◆ **Task goal**: All entries need to be written out again exactly, without their pictures.

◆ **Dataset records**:
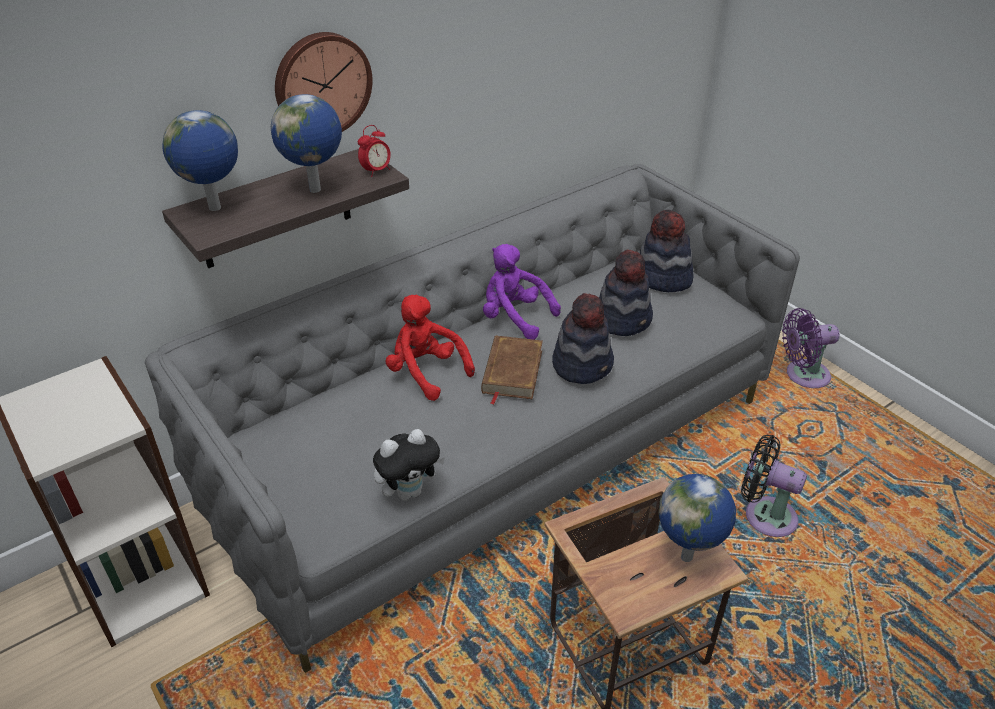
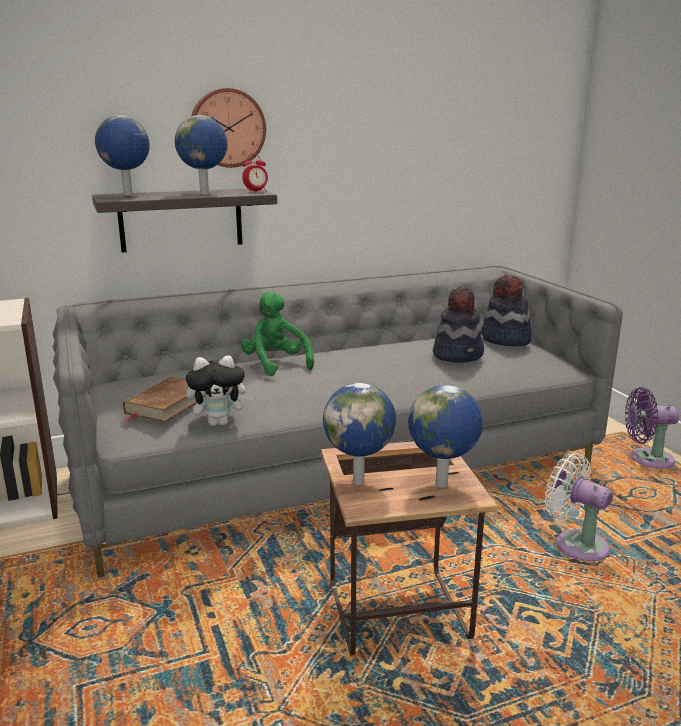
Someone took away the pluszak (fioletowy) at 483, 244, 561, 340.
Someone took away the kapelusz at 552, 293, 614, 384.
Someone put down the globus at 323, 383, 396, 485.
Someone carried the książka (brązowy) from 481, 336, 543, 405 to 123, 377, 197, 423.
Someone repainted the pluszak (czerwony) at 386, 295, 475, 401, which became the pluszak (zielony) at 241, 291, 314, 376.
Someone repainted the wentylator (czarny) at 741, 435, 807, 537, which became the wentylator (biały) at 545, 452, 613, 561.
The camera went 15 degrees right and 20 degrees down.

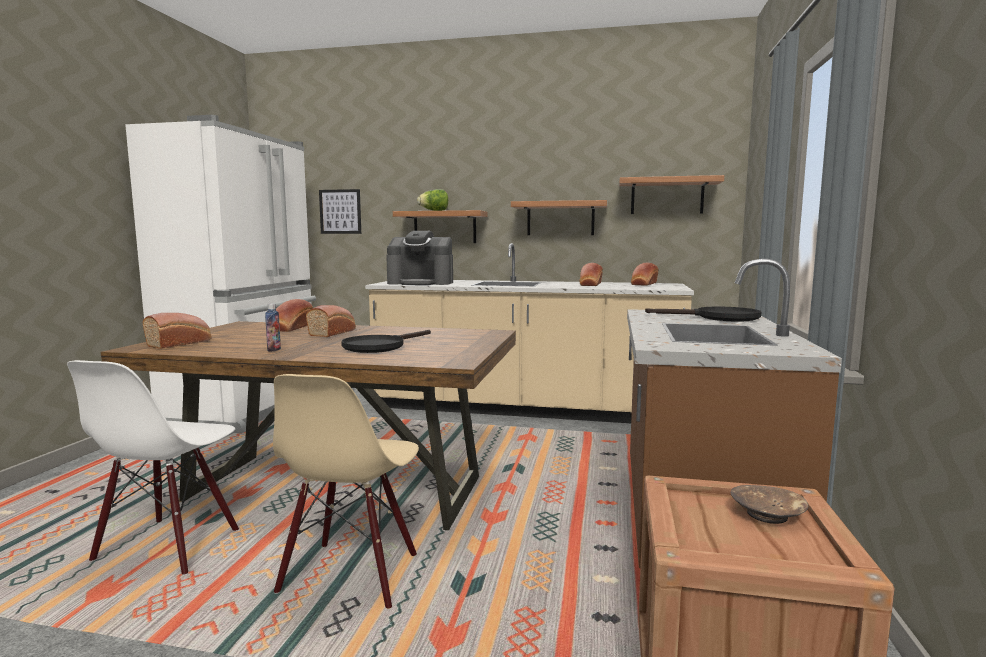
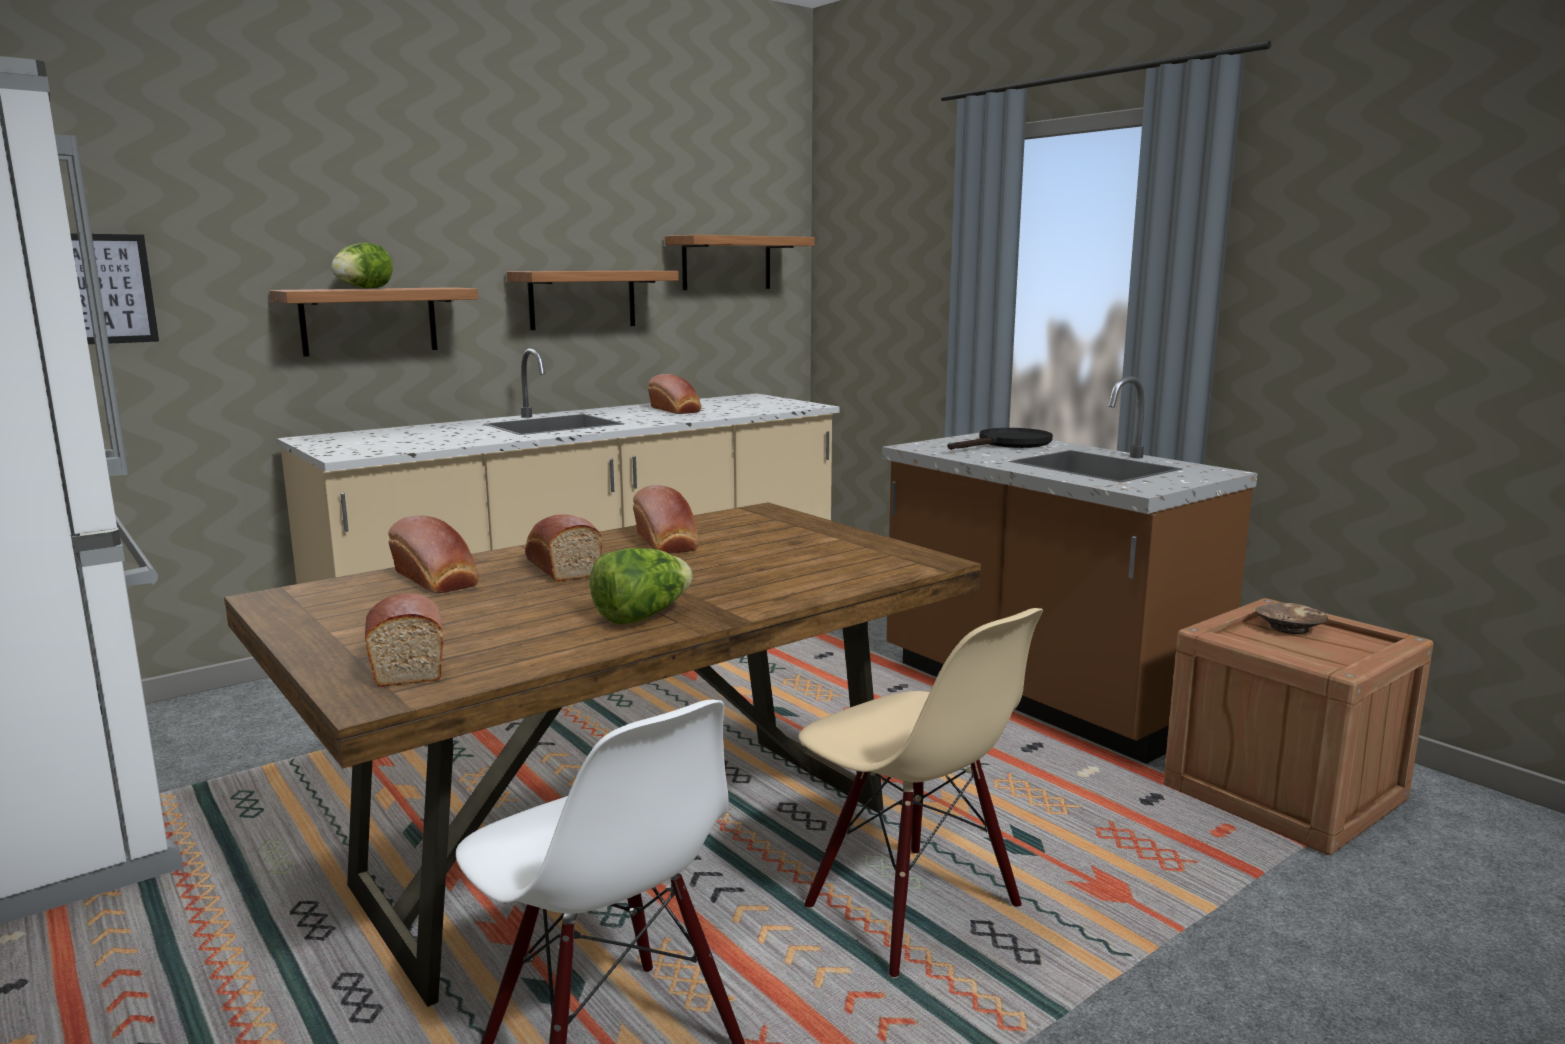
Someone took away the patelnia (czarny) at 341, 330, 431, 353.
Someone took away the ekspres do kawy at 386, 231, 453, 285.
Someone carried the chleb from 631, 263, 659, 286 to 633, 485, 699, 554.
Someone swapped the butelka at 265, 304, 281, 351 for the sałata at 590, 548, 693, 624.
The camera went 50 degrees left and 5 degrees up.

◆ **Result**:
Someone took away the pluszak (fioletowy) at 483, 244, 561, 340.
Someone took away the kapelusz at 552, 293, 614, 384.
Someone put down the globus at 323, 383, 396, 485.
Someone carried the książka (brązowy) from 481, 336, 543, 405 to 123, 377, 197, 423.
Someone repainted the pluszak (czerwony) at 386, 295, 475, 401, which became the pluszak (zielony) at 241, 291, 314, 376.
Someone repainted the wentylator (czarny) at 741, 435, 807, 537, which became the wentylator (biały) at 545, 452, 613, 561.
The camera went 15 degrees right and 20 degrees down.

Someone took away the patelnia (czarny) at 341, 330, 431, 353.
Someone took away the ekspres do kawy at 386, 231, 453, 285.
Someone carried the chleb from 631, 263, 659, 286 to 633, 485, 699, 554.
Someone swapped the butelka at 265, 304, 281, 351 for the sałata at 590, 548, 693, 624.
The camera went 50 degrees left and 5 degrees up.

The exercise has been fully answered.